Every entry must be repeated exactly. Exclude all pictures.
---------- Entries shown
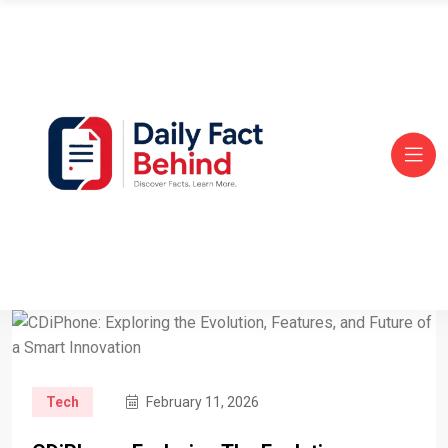
Tech
February 11, 2026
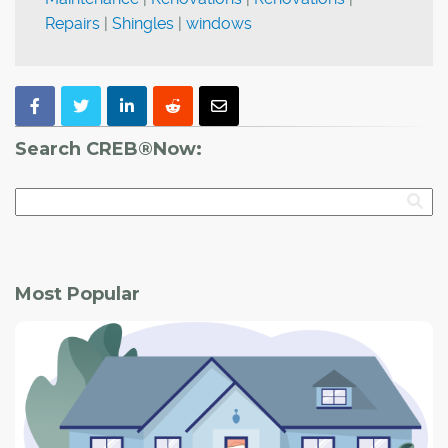
Repairs
|
Shingles
|
windows
Search CREB®Now:
Most Popular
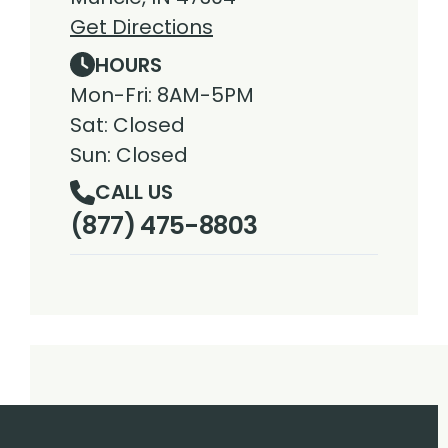
Get Directions
HOURS
Mon-Fri: 8AM-5PM
Sat: Closed
Sun: Closed
CALL US
(877) 475-8803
--------------------
Answer section:
Tech
February 11, 2026
Repairs
|
Shingles
|
windows
Search CREB®Now:
Most Popular
Get Directions
HOURS
Mon-Fri: 8AM-5PM
Sat: Closed
Sun: Closed
CALL US
(877) 475-8803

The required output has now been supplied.